(Work request 1): In the forum thread about Crysis, what does newtekie1 say was the common screen resolution when the game was released?
(Work request 2): Please reproduce the forum thread about Crysis word for word, from "## newtekie1 (Nov" to "it was doable.".

I didn't know they were going to use static lighting, I thought that the containment that the city supposes (vs jungle) would be enough. That makes me sad. (I hope it's something for console versions only)

Regarding being able to enable it back, maybe only being able to do it through .ini or on the Sandbox? That would be great for me.


----------



## newtekie1 (Nov 25, 2010)

TheMailMan78 said:


> See the problem with this is the fact the game is three years old. THREE YEARS and something as bleeding edge as two 580's in SLI have trouble pushing it at 1680x1050? Come on guys? I would have bought this argument a year ago maybe but now its out of hand.
> 
> Let me ask you guys this....WTF did they have running to develop this game and run it at ultra high settings? Or are they to still waiting on a GPU that can push their "great" coding?



There are some faults with that argument.

When Crysis was released, the common screen resolution was 1280x1024.  And it most certianly could be maxed out with the current graphics hardware.  It took Tri-SLi 8800Ultra's or 9800GTX's but it was doable.

(Input data):

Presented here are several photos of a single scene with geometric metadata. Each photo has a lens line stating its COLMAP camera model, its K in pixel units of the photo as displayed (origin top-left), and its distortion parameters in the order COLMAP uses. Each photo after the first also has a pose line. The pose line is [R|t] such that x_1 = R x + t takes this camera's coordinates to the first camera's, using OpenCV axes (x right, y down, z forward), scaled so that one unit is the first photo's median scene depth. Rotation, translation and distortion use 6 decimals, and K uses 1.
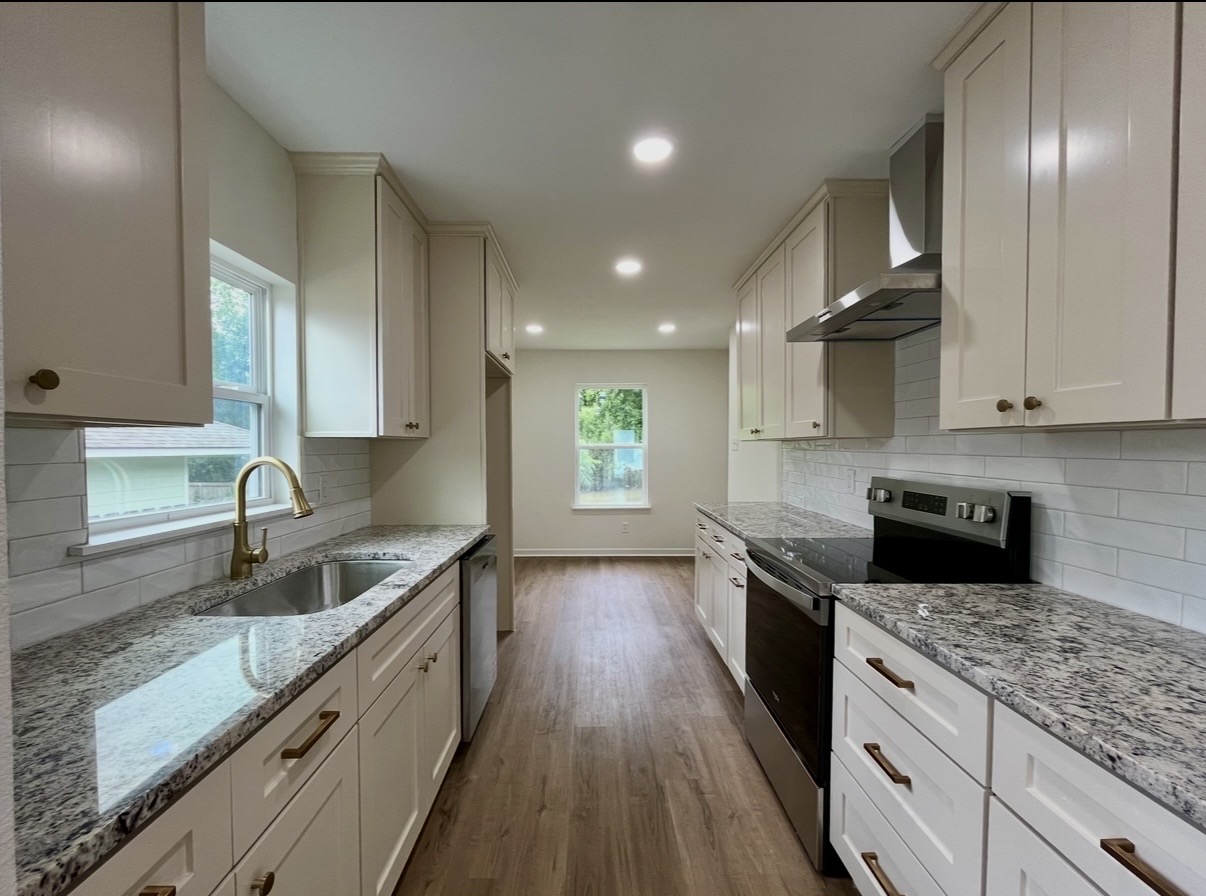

...

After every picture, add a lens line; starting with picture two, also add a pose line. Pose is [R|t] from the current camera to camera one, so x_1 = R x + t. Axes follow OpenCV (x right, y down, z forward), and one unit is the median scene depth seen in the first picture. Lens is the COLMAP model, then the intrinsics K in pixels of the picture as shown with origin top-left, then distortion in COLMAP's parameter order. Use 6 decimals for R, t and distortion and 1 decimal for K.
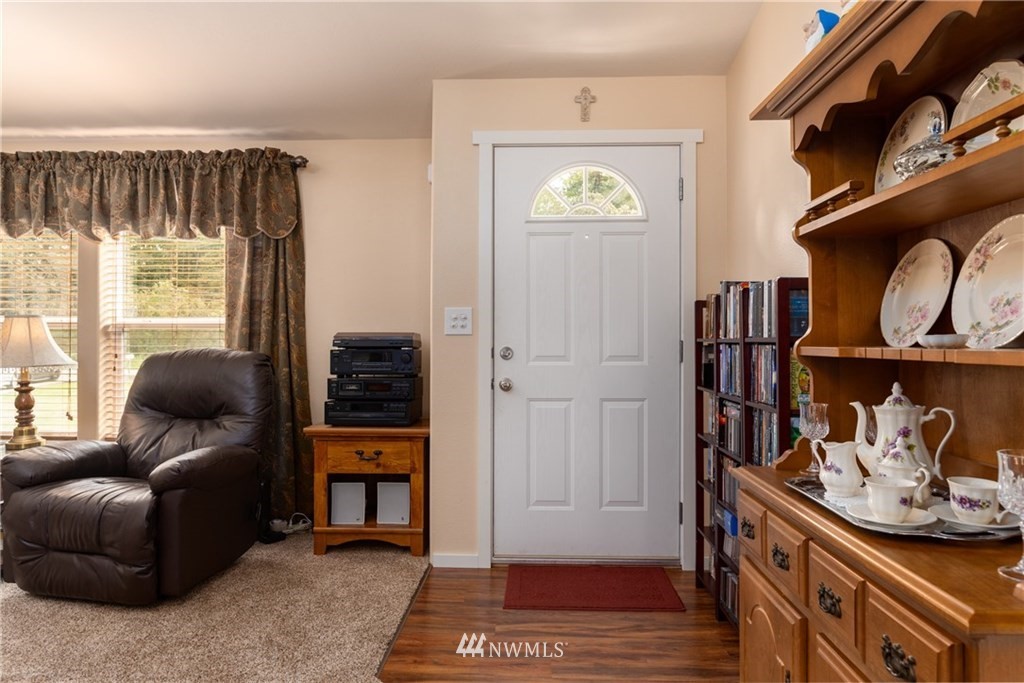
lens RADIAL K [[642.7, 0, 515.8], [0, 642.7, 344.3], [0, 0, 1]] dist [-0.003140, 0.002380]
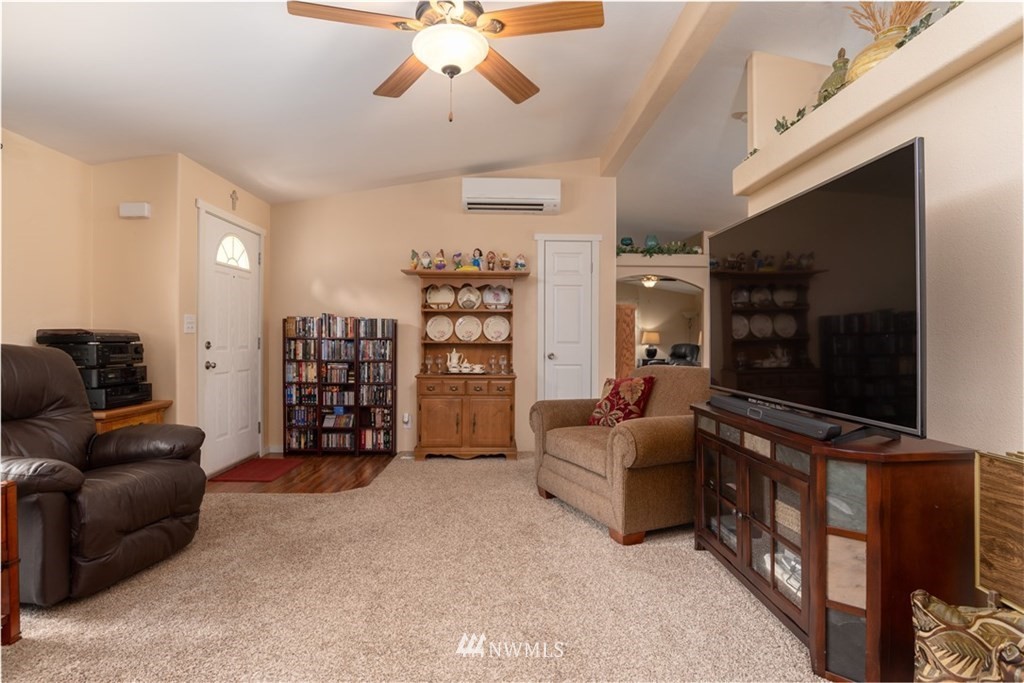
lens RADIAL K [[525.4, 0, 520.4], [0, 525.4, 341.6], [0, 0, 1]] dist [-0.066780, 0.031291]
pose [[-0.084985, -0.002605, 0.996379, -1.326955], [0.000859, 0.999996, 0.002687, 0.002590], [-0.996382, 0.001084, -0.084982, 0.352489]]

(Result 1): 1280x1024.

(Result 2):
## newtekie1 (Nov 25, 2010)

TheMailMan78 said:


> See the problem with this is the fact the game is three years old. THREE YEARS and something as bleeding edge as two 580's in SLI have trouble pushing it at 1680x1050? Come on guys? I would have bought this argument a year ago maybe but now its out of hand.
> 
> Let me ask you guys this....WTF did they have running to develop this game and run it at ultra high settings? Or are they to still waiting on a GPU that can push their "great" coding?



There are some faults with that argument.

When Crysis was released, the common screen resolution was 1280x1024.  And it most certianly could be maxed out with the current graphics hardware.  It took Tri-SLi 8800Ultra's or 9800GTX's but it was doable.